Fórum Econômico Mundial se centrará em problemas globais
Organizadores querem aproveitar o encontro para conscientizar a comunidade internacional sobre riscos mundiais, como meio ambiente e terrorismo.
Davos, que reunirá entre os dias 24 e 28 de janeiro, na Suíça, 2,4 mil empresários e políticos de todo o mundo, ainda adverte que, por baixo do otimismo dos mercados e do crescimento das economias, existe um risco cada vez maior e para qual o mundo deve se preparar. Para os organizadores do evento, fatores como meio ambiente, petróleo, desequilíbrios fiscais e terrorismo podem ter um importante impacto nas economias.
Os alertas contrastam com agenda positiva tradicionalmente adotada pelo Fórum Econômico nos últimos anos e, contraditoriamente, o aproxima da agenda do Fórum Social, que este ano ocorre no Quênia. As advertências ainda são feitas curiosamente em um ano em que se prevê mais um crescimento do PIB mundial.
Mesmo assim, os organizadores de Davos querem aproveitar o encontro para "conscientizar a comunidade internacional sobre os riscos".
"Enfrentamos um mundo cada vez mais esquizofrênico. Nosso mundo está rapidamente mudando e o poder geopolítico está mudando de mãos, em termos de negócios e mesmo no mundo virtual. Poder, riqueza e bem estar estão espalhados de uma forma complexa, gerando um mundo cada vez mais difícil de se entender", afirmou Klaus Schwab, fundador do Fórum.

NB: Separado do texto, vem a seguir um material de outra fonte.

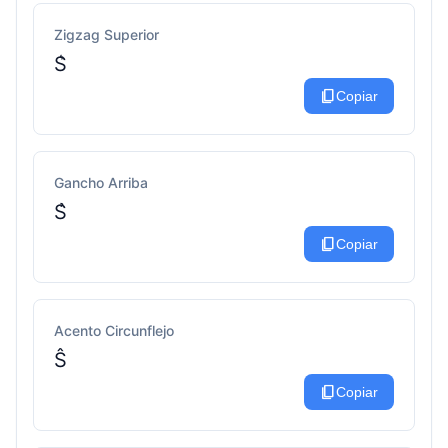
Zigzag Superior
S͛
content_copy
Copiar
Gancho Arriba
S̉
content_copy
Copiar
Acento Circunflejo
Ŝ
content_copy
Copiar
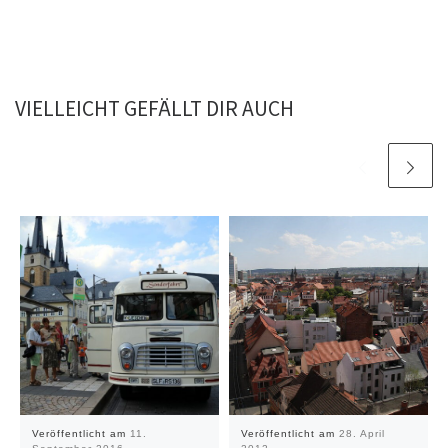
VIELLEICHT GEFÄLLT DIR AUCH
Veröffentlicht am
11.
Veröffentlicht am
28. April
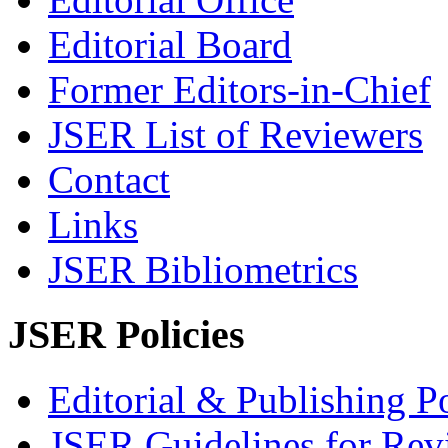
Editorial Board
Former Editors-in-Chief
JSER List of Reviewers
Contact
Links
JSER Bibliometrics
JSER Policies
Editorial & Publishing Po
JSER Guidelines for Rev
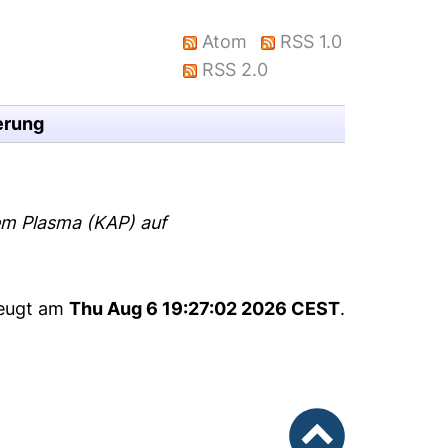
Atom
RSS 1.0
RSS 2.0
erung
em Plasma (KAP) auf
zeugt am
Thu Aug 6 19:27:02 2026 CEST
.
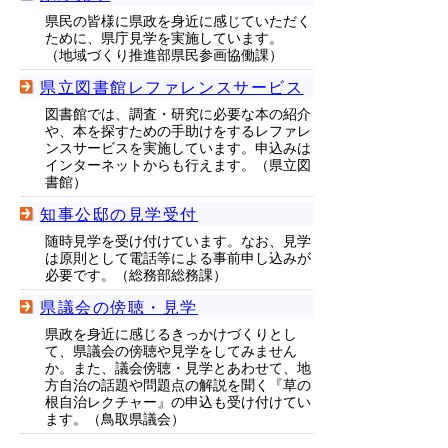
県民の皆様に県政を身近に感じていただく
ために、県庁見学を実施しています。
（地域づくり推進部県民参画協働課）
県立図書館レファレンスサービス
図書館では、調査・研究に必要な本の紹介
や、本を探すための手助けをするレファレ
ンスサービスを実施しています。申込みは
インターネットからも行えます。（県立図
書館）
知事公邸の見学受付
随時見学を受け付けています。なお、見学
は原則として電話等による事前申し込みが
必要です。（総務部総務課）
県議会の傍聴・見学
県政を身近に感じるきっかけづくりとし
て、県議会の傍聴や見学をしてみません
か。また、議会傍聴・見学とあわせて、地
方自治の話題や問題点の解説を聞く『草の
根自治レクチャー』の申込も受け付けてい
ます。（鳥取県議会）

Segundo ele, porém, uma solução para os riscos que o mundo enfrenta não pode ser encontrada se a mudança na equação de poder entre os países e dentro das sociedades não forem considerados. Não por acaso, uma série de reuniões em Davos serão dedicadas aos países emergentes e o crescimento de economias fora do eixo Estados Unidos, Europa, Japão. Na avaliação de Schwab, novos centros de poder estão surgindo, como China, Rússia, Brasil e Índia, e o G8 já não daria resposta sozinho aos problemas.
"Estamos passando de um cenário com uma só potência para uma realidade com vários pólos de poder", afirmou Schwab.
Participação do Brasil
Os desafios para o crescimento da economia brasileira estarão no centro da participação do presidente Luiz Inácio Lula da Silva no Fórum Econômico Mundial, que ocorre na semana que vem em Davos, na Suíça, e que terá como tema principal a "mudança na equação de poder". Lula deverá anunciar o que pretende fazer em seu segundo mandato.

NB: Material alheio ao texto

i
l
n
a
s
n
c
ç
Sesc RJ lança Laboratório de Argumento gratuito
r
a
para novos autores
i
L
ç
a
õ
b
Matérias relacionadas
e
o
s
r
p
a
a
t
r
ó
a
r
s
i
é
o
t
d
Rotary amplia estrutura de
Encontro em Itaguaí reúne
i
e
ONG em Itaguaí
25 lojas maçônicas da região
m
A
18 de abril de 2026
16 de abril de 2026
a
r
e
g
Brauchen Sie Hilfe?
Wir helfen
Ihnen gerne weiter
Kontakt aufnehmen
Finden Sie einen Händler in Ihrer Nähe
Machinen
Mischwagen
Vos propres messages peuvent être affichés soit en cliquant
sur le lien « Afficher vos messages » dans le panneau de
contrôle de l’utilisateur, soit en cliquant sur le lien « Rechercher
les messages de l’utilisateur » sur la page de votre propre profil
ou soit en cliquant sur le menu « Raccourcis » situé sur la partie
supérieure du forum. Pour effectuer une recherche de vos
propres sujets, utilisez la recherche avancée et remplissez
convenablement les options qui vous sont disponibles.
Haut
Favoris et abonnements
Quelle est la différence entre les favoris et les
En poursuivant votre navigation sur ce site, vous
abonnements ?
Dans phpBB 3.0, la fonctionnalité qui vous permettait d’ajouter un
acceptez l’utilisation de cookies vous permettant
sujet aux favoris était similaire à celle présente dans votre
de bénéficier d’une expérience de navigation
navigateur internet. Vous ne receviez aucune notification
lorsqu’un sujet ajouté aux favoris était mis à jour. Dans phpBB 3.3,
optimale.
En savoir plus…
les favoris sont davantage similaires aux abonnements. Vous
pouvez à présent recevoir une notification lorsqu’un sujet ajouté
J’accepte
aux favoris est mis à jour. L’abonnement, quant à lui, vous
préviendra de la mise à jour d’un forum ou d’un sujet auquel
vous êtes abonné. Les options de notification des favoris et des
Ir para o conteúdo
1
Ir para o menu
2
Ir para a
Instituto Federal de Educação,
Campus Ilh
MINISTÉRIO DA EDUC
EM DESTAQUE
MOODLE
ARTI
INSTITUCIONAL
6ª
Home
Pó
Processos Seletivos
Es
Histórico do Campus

Lula será cobrado a dar explicações sobre o que fará para o Brasil crescer a taxas mais elevadas. Davos confia que um novo pacote de medidas será anunciado pelo governo no início da próxima semana. Nesse caso, o evento se tornará numa oportunidade para que o presidente brasileiro explique aos empresários estrangeiros o que pretende fazer para tirar o Brasil de uma posição incômoda de penúltimo colocado no ranking de crescimento da ONU para 2007.